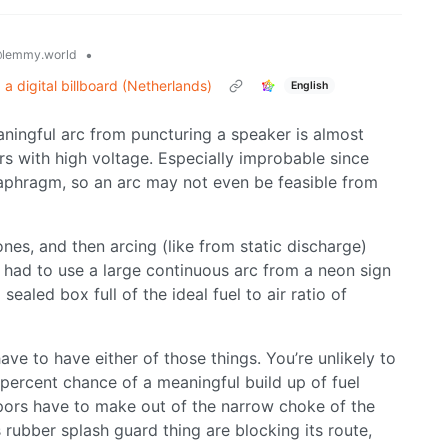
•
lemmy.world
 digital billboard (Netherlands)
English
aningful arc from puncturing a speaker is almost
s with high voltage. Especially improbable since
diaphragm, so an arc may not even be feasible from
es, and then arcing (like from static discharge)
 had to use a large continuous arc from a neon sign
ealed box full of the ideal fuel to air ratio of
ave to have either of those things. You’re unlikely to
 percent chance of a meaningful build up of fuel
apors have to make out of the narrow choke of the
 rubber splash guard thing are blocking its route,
* * * * * * * * *
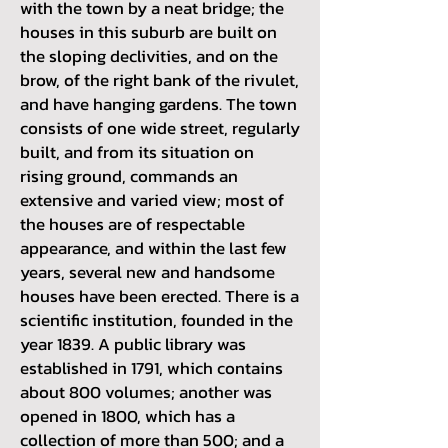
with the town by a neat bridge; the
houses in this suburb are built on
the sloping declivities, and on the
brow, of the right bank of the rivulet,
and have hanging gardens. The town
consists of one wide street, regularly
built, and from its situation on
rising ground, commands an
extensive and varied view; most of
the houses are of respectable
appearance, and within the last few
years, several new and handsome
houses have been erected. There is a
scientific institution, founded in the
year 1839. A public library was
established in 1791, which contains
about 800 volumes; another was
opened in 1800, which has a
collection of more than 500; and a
* * * * * * * * *
Assignment: In the entries above, identify every line with the word "houses". Copy those lines.

Solution:
houses in this suburb are built on
the houses are of respectable
houses have been erected. There is a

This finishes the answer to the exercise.